Der Einsatz vor Ort läuft. Neben den beiden Hubschraubern von Heli Austria ist inzwischen ein weiterer Hubschrauber vor Ort. Er soll die Löscharbeiten am Boden absichern.

Aktuell sind hier mehrere Teams, bestehend aus Einsatzkräften von Feuerwehr und Bergwacht, unterwegs, um Glutnester per Hand zu löschen.

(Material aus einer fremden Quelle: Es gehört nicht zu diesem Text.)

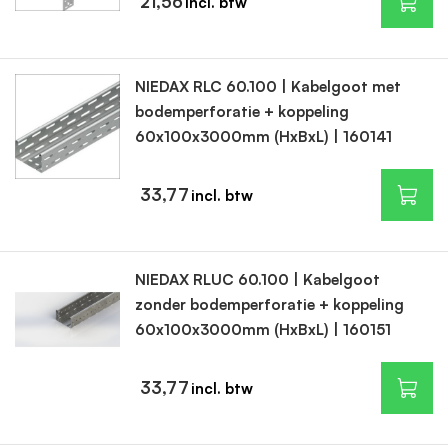
21,56
NIEDAX RLC 60.100 | Kabelgoot met
bodemperforatie + koppeling
60x100x3000mm (HxBxL) | 160141
33,77
NIEDAX RLUC 60.100 | Kabelgoot
zonder bodemperforatie + koppeling
60x100x3000mm (HxBxL) | 160151
33,77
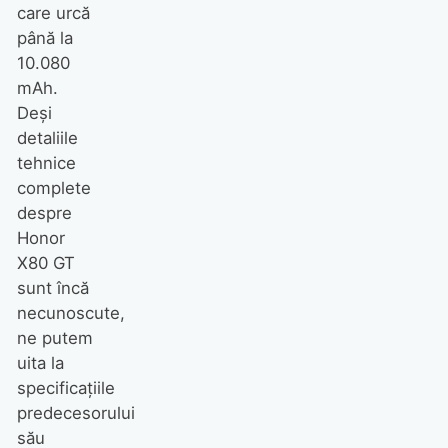
care urcă
până la
10.080
mAh.
Deși
detaliile
tehnice
complete
despre
Honor
X80 GT
sunt încă
necunoscute,
ne putem
uita la
specificațiile
predecesorului
său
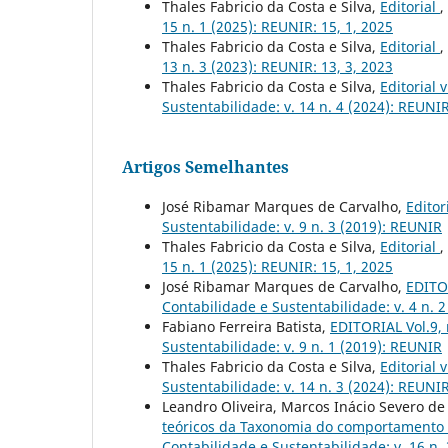
Thales Fabricio da Costa e Silva,
Editorial
,
15 n. 1 (2025): REUNIR: 15, 1, 2025
Thales Fabricio da Costa e Silva,
Editorial
,
13 n. 3 (2023): REUNIR: 13, 3, 2023
Thales Fabricio da Costa e Silva,
Editorial 
Sustentabilidade: v. 14 n. 4 (2024): REUNIR
Artigos Semelhantes
José Ribamar Marques de Carvalho,
Editor
Sustentabilidade: v. 9 n. 3 (2019): REUNIR
Thales Fabricio da Costa e Silva,
Editorial
,
15 n. 1 (2025): REUNIR: 15, 1, 2025
José Ribamar Marques de Carvalho,
EDITOR
Contabilidade e Sustentabilidade: v. 4 n. 
Fabiano Ferreira Batista,
EDITORIAL Vol.9,
Sustentabilidade: v. 9 n. 1 (2019): REUNIR
Thales Fabricio da Costa e Silva,
Editorial 
Sustentabilidade: v. 14 n. 3 (2024): REUNIR
Leandro Oliveira, Marcos Inácio Severo de 
teóricos da Taxonomia do comportamento
Contabilidade e Sustentabilidade: v. 16 n.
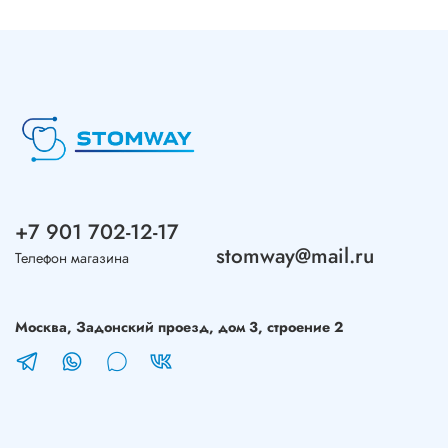
+7 901 702-12-17
stomway@mail.ru
Телефон магазина
Москва, Задонский проезд, дом 3, строение 2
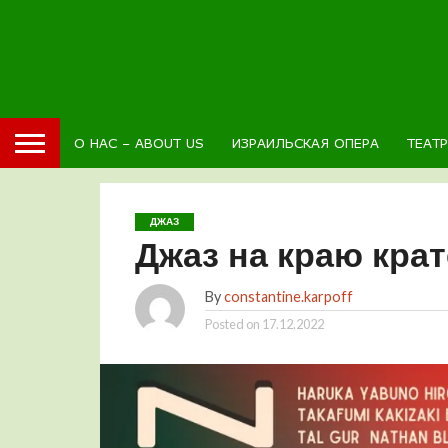
О НАС – ABOUT US
ИЗРАИЛЬСКАЯ ОПЕРА
ТЕАТ
ДЖАЗ
Джаз на краю кра
By
constantine.karpoff
Posted on
17.12.2022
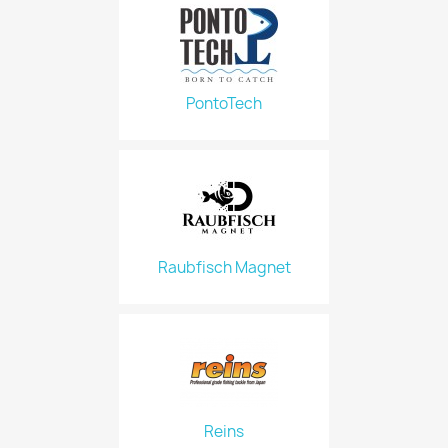
PontoTech
Raubfisch Magnet
Reins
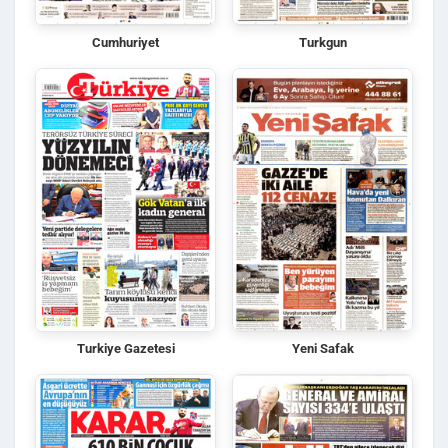
Cumhuriyet
Turkgun
Turkiye Gazetesi
Yeni Safak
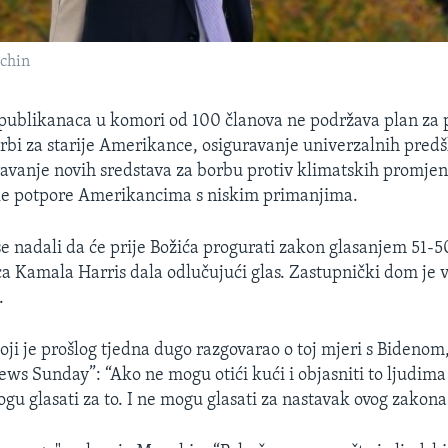
chin
publikanaca u komori od 100 članova ne podržava plan za 
rbi za starije Amerikance, osiguravanje univerzalnih pred
avanje novih sredstava za borbu protiv klimatskih promjen
ske potpore Amerikancima s niskim primanjima.
e nadali da će prije Božića progurati zakon glasanjem 51-5
a Kamala Harris dala odlučujući glas. Zastupnički dom je 
.
oji je prošlog tjedna dugo razgovarao o toj mjeri s Bidenom,
ews Sunday”: “Ako ne mogu otići kući i objasniti to ljudim
ogu glasati za to. I ne mogu glasati za nastavak ovog zakona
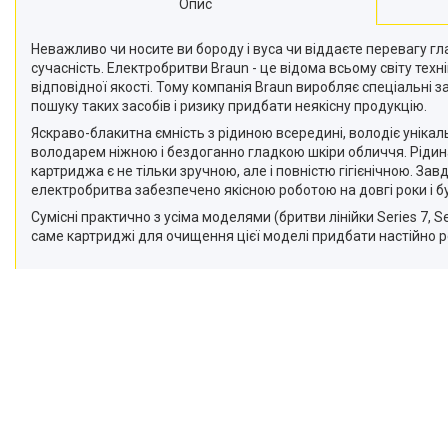
Опис
Неважливо чи носите ви бороду і вуса чи віддаєте перевагу г
сучасність. Електробритви Braun - це відома всьому світу техн
відповідної якості. Тому компанія Braun виробляє спеціальні 
пошуку таких засобів і ризику придбати неякісну продукцію.
Яскраво-блакитна ємність з рідиною всередині, володіє унік
володарем ніжною і бездоганно гладкою шкіри обличчя. Рідина
картриджа є не тільки зручною, але і повністю гігієнічною. За
електробритва забезпечено якісною роботою на довгі роки і 
Сумісні практично з усіма моделями (бритви лінійки Series 7, Ser
саме картриджі для очищення цієї моделі придбати настійно 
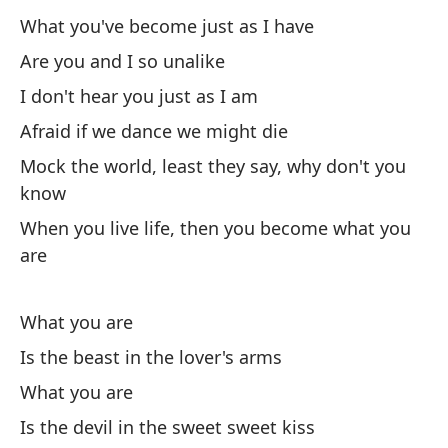
Te
What you've become just as I have
Are you and I so unalike
Af
I don't hear you just as I am
Bu
Afraid if we dance we might die
Mo
Mock the world, least they say, why don't you
know
¿P
When you live life, then you become what you
are
Si
qu
If
What you are
Is the beast in the lover's arms
What you are
Is the devil in the sweet sweet kiss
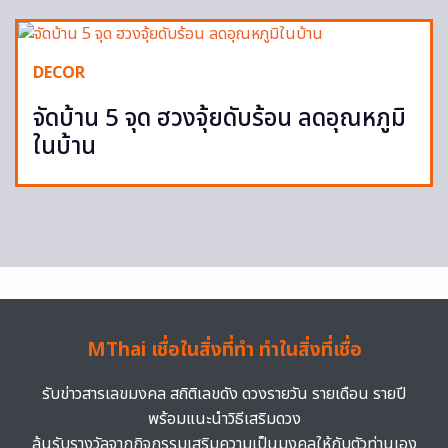
DECOR
จัดบ้าน 5 จุด ฮวงจุ้ยดับร้อน ลดอุณหภูมิ
ในบ้าน
MThai เชื่อในสิ่งที่ทำ ทำในสิ่งที่เชื่อ
รับข่าวสารเลขมงคล สถิติเลขดัง ดวงรายวัน รายเดือน รายปี
พร้อมแนะนำวิธีเสริมดวง
ลุ้นรับรางวัลจากกิจกรรมเสริมความเป็นมงคลให้กับตัวท่านเอง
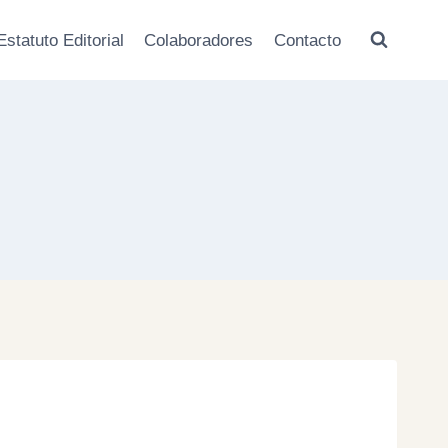
Estatuto Editorial
Colaboradores
Contacto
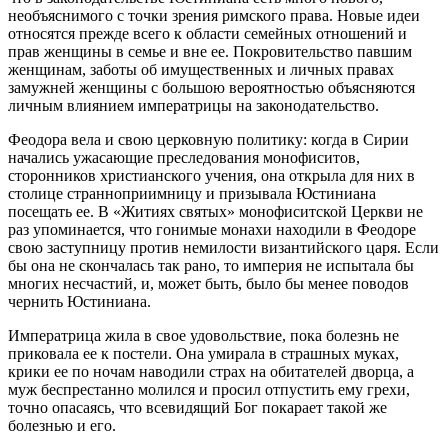
необъяснимого с точки зрения римского права. Новые идеи
относятся прежде всего к области семейных отношений и
прав женщины в семье и вне ее. Покровительство павшим
женщинам, заботы об имущественных и личных правах
замужней женщины с большою вероятностью объясняются
личным влиянием императрицы на законодательство.
Феодора вела и свою церковную политику: когда в Сирии
начались ужасающие преследования монофиситов,
сторонников христианского учения, она открыла для них в
столице странноприимницу и призывала Юстиниана
посещать ее. В «Житиях святых» монофиситской Церкви не
раз упоминается, что гонимые монахи находили в Феодоре
свою заступницу против немилости византийского царя. Если
бы она не скончалась так рано, то империя не испытала бы
многих несчастий, и, может быть, было бы менее поводов
чернить Юстиниана.
Императрица жила в свое удовольствие, пока болезнь не
приковала ее к постели. Она умирала в страшных муках,
крики ее по ночам наводили страх на обитателей дворца, а
муж беспрестанно молился и просил отпустить ему грехи,
точно опасаясь, что всевидящий Бог покарает такой же
болезнью и его.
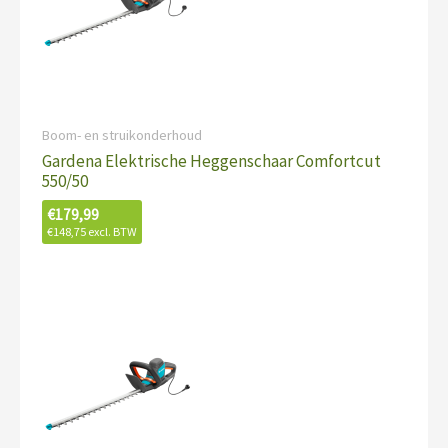
Boom- en struikonderhoud
Gardena Elektrische Heggenschaar Comfortcut
550/50
€
179,99
€
148,75
excl. BTW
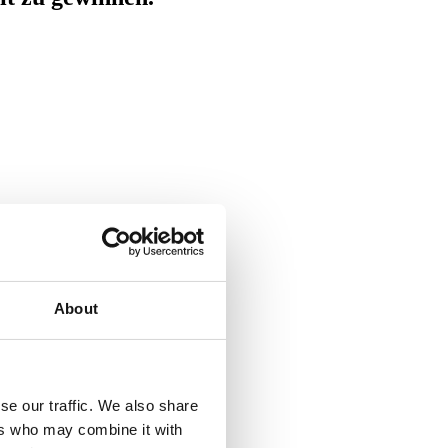
About
se our traffic. We also share
ers who may combine it with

Die Nester werden ausgehoben, Wurzeln und anderes brennbares Material entfernt und anschließend mit Wasser gelöscht.

Derzeit sind rund 140 Männer und Frauen am Schwarzenberg im Einsatz.

Erstmeldung am heutigen Morgen:

Der Waldbrand am Schwarzenberg in der Gemeinde Kiefersfelden hat sich in der Nacht zum Glück wenigstens nicht verschärft. Die Brandwache der Feuerwehr auf der Ramsauer Alm musste in der Nacht keinen Alarm auslösen. Die Führungsgruppe Katastrophenschutz im Landratsamt Rosenheim hat heute um 8 Uhr ihre Arbeit wieder aufgenommen, die Hubschrauber für die Löscheinsätze sind nun erneut im Einsatz – davon drei Maschinen von Heli Austria sowie eine Maschine des privaten Rettungsdienstes MHW.

Bei einem Überflug durch einen Hubschrauber der Bayerischen Polizei mit einer Wärmebildkamera gestern Abend wurde festgestellt, dass sich noch zahlreiche Glutnester im Einsatzgebiet befinden.

Das vom Waldbrand betroffene Gebiet hat eine Größe von etwa 10 Hektar.

Der Katastrophenfall gilt weiter.

UPDATE II am Vormittag 9.45 Uhr:

Die Löscharbeiten am Schwarzenberg in der Gemeinde Kiefersfelden sind in vollem Gang. Aktuell sind zwei Hubschrauber von Heli Austria im Einsatz, die Löschwasser und Material auf den Berg transportieren.

Außerdem ist geplant, den Löscheinsatz am Boden, aus Richtung Ramsauer Alm, weiter fortzuführen. In Teams, bestehend aus Einsatzkräften von Feuerwehren und Bergwacht, sollen die Glutnester weiter per Hand bekämpft werden. Die Nester werden geöffnet und dann mit Wasser abgelöscht.

Nach wie vor befinden sich zahlreiche Glutnester im Einsatzgebiet.

Derzeit sind rund 140 Männer und Frauen im Einsatz.